Rivers with Wilbur


Version 1.66 of Wilbur provides the ability to compute basic riverine images. These are very simple computations and do not find lakes or seas.


1) Get a terrain into Wilbur

Any terrain will work, but for best results it should approximate hydrology (that is, rivers should have a place to flow). To make things quick we’ll just generate one here.

1a) Filter>>Noise>>Fractal Noise

Makes a basic wiggly terrain.

1b) Filter>>Fill>>Fill Basins

Makes it all connected hydrologically (fills all of the holes). Because there are big holes, channels make big straight lines and that’s ugly.

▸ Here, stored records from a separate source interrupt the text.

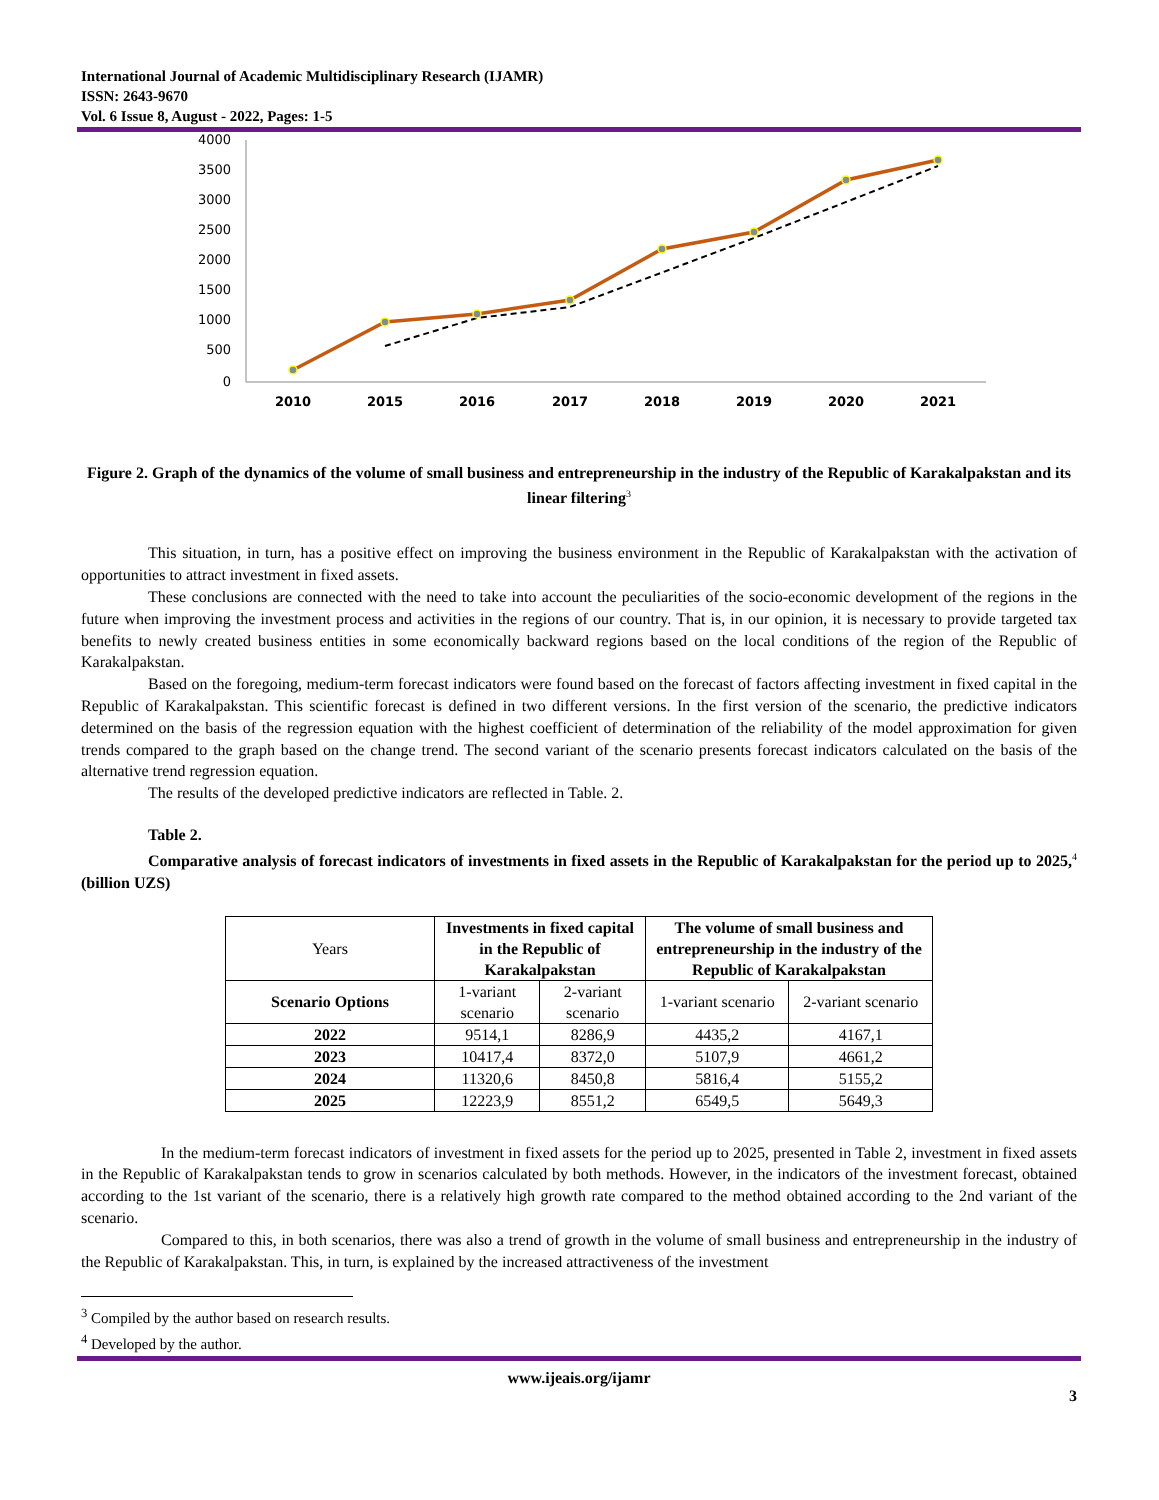International Journal of Academic Multidisciplinary Research (IJAMR)
ISSN: 2643-9670
Vol. 6 Issue 8, August - 2022, Pages: 1-5
4000
3500
3000
2500
2000
1500
1000
500
0
2010
2015
2016
2017
2018
2019
2020
2021
Figure 2. Graph of the dynamics of the volume of small business and entrepreneurship in the industry of the Republic of Karakalpakstan and its linear filtering<sup>3</sup>
This situation, in turn, has a positive effect on improving the business environment in the Republic of Karakalpakstan with the activation of opportunities to attract investment in fixed assets.
These conclusions are connected with the need to take into account the peculiarities of the socio-economic development of the regions in the future when improving the investment process and activities in the regions of our country. That is, in our opinion, it is necessary to provide targeted tax benefits to newly created business entities in some economically backward regions based on the local conditions of the region of the Republic of Karakalpakstan.
Based on the foregoing, medium-term forecast indicators were found based on the forecast of factors affecting investment in fixed capital in the Republic of Karakalpakstan. This scientific forecast is defined in two different versions. In the first version of the scenario, the predictive indicators determined on the basis of the regression equation with the highest coefficient of determination of the reliability of the model approximation for given trends compared to the graph based on the change trend. The second variant of the scenario presents forecast indicators calculated on the basis of the alternative trend regression equation.
The results of the developed predictive indicators are reflected in Table. 2.
Table 2.
Comparative analysis of forecast indicators of investments in fixed assets in the Republic of Karakalpakstan for the period up to 2025,<sup>4</sup> (billion UZS)
| Years | Investments in fixed capital in the Republic of Karakalpakstan | | The volume of small business and entrepreneurship in the industry of the Republic of Karakalpakstan | |
| Scenario Options | 1-variant scenario | 2-variant scenario | 1-variant scenario | 2-variant scenario |
| 2022 | 9514,1 | 8286,9 | 4435,2 | 4167,1 |
| 2023 | 10417,4 | 8372,0 | 5107,9 | 4661,2 |
| 2024 | 11320,6 | 8450,8 | 5816,4 | 5155,2 |
| 2025 | 12223,9 | 8551,2 | 6549,5 | 5649,3 |
In the medium-term forecast indicators of investment in fixed assets for the period up to 2025, presented in Table 2, investment in fixed assets in the Republic of Karakalpakstan tends to grow in scenarios calculated by both methods. However, in the indicators of the investment forecast, obtained according to the 1st variant of the scenario, there is a relatively high growth rate compared to the method obtained according to the 2nd variant of the scenario.
Compared to this, in both scenarios, there was also a trend of growth in the volume of small business and entrepreneurship in the industry of the Republic of Karakalpakstan. This, in turn, is explained by the increased attractiveness of the investment
<sup>3</sup> Compiled by the author based on research results.
<sup>4</sup> Developed by the author.
www.ijeais.org/ijamr
3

1c) Filter>>Noise>>Percentage Noise

Makes the channels wiggle.

1d) Filter>>Noise>>Fill Basins (again)

Reconnects all of the little holes caused by the above noise add into complete channel systems:

1e) Results:


Note that you can use the Filter>>Erosion>>Incise Flow operation to cut the river channels down into the terrain, but you’ll want to fill basins again after that operation. Because we’re just demonstrating finding rivers as a pretty picture we’re not going to erode the terrain.


2) Start the river image

Texture>>Other Maps>>River Flow (note that there will be a bit of a delay as the system finds the initial flow pattern – the code hasn’t locked up, it’s just thinking).

Play with the River Length slider and colors to find a combination that you like. You can also set a solid background if you don’t want the shaded background.



3) Finish the river image

Click OK on the river setup dialog. The image is in memory but will be destroyed by Undo or surface editing so I would suggest saving the file.